◆ TASK DIRECTIONS: Please print, exactly, only the lines in the entries below from the line that has "ring mcp: (171, 129)" through the line that has "index tip: (506, 366)". Pictures don't go in.

◆ SUPPLIED DATA:

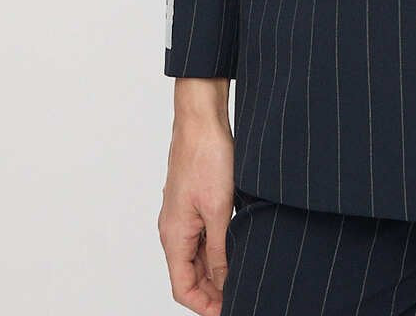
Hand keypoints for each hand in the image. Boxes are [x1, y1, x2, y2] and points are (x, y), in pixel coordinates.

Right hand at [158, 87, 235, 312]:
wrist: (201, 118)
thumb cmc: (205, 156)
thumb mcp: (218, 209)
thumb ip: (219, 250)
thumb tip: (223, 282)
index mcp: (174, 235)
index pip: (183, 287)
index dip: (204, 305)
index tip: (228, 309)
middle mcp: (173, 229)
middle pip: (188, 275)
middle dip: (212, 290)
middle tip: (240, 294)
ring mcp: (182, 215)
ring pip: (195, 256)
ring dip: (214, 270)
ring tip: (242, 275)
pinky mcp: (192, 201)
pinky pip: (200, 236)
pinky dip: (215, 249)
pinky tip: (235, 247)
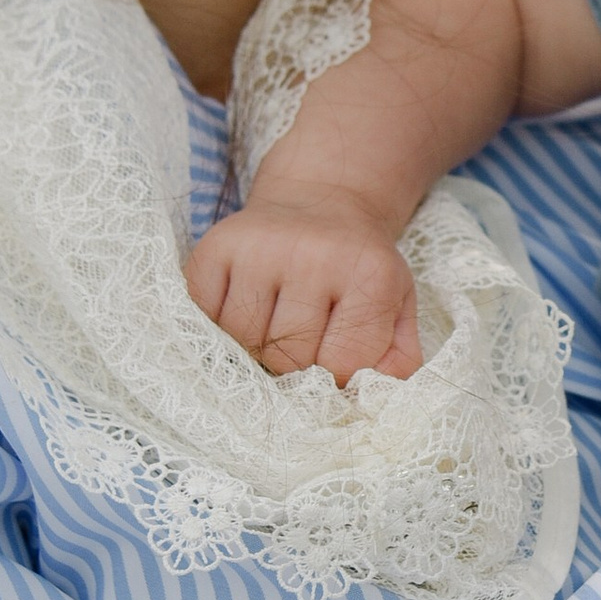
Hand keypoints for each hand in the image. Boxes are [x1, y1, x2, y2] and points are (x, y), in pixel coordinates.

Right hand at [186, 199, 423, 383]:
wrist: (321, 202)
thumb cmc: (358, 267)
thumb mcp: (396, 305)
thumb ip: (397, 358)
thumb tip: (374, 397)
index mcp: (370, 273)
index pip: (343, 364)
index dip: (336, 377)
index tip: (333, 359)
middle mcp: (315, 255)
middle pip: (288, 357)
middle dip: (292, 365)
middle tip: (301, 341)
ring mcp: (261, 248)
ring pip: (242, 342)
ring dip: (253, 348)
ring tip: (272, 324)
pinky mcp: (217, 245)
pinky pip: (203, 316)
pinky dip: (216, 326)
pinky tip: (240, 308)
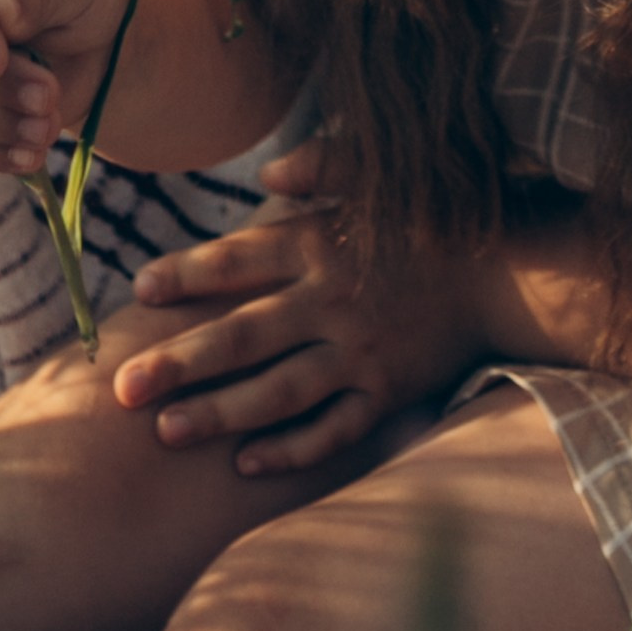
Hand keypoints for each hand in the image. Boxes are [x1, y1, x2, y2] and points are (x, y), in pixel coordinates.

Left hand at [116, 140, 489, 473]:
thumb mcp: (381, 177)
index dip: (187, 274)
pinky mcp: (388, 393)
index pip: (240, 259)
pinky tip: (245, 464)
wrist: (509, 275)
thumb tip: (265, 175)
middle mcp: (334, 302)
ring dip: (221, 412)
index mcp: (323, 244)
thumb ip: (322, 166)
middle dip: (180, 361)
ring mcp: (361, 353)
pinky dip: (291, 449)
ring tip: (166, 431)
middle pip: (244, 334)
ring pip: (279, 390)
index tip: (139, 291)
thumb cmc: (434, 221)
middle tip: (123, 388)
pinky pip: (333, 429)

* * *

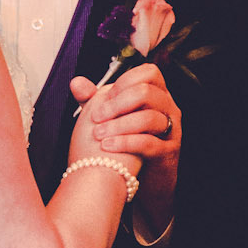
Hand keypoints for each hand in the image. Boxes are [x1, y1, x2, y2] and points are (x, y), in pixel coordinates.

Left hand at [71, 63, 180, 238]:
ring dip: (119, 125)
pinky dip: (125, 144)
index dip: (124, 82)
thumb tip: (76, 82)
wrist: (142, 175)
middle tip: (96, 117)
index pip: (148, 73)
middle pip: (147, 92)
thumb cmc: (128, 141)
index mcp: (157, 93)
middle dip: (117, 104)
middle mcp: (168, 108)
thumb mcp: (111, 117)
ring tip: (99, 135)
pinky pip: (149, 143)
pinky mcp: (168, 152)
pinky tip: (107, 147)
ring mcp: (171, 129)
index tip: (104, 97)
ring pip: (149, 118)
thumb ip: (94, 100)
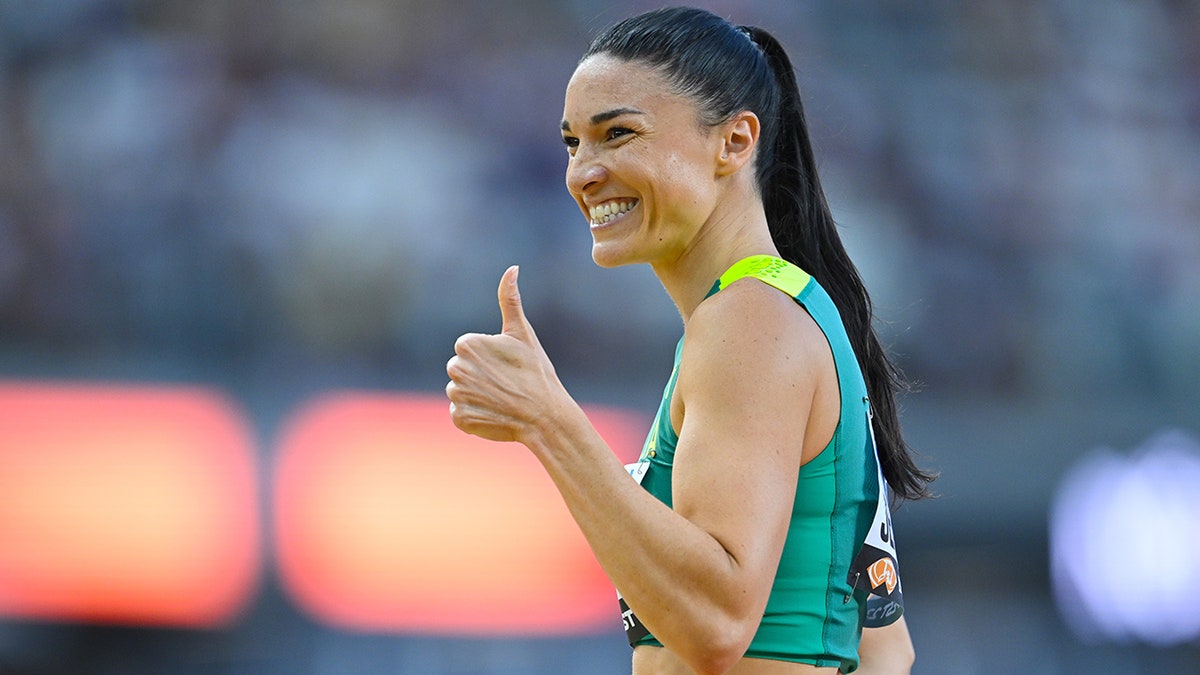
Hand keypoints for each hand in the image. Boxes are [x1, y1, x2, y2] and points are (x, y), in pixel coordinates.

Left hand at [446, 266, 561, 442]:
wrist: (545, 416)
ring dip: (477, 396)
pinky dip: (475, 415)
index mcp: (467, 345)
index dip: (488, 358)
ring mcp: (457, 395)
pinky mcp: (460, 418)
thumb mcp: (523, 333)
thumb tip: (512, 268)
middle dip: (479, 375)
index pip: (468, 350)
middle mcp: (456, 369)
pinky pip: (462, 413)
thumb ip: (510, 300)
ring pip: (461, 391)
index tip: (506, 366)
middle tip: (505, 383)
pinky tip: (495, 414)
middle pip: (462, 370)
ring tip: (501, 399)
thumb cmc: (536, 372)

◆ OUTPUT FOR THIS TASK:
ring mcp: (171, 129)
index tip: (104, 97)
ring pip: (149, 118)
thumb ip: (94, 100)
Hand keypoints for each hand in the image. Boxes are [x1, y1, x2, y2] and points are (x, y), in pixel coordinates.

Left hand at [446, 266, 561, 442]:
wrist: (545, 416)
ring dip: (477, 396)
pinky dip: (475, 415)
index mcp: (467, 345)
index dip: (488, 358)
ring mcp: (457, 395)
pinky mcp: (460, 418)
thumb mcp: (523, 333)
thumb tip: (512, 268)
middle dip: (479, 375)
index pip: (468, 350)
middle mcp: (456, 369)
pinky pip: (462, 413)
thumb ip: (510, 300)
ring pip: (461, 391)
index tip: (506, 366)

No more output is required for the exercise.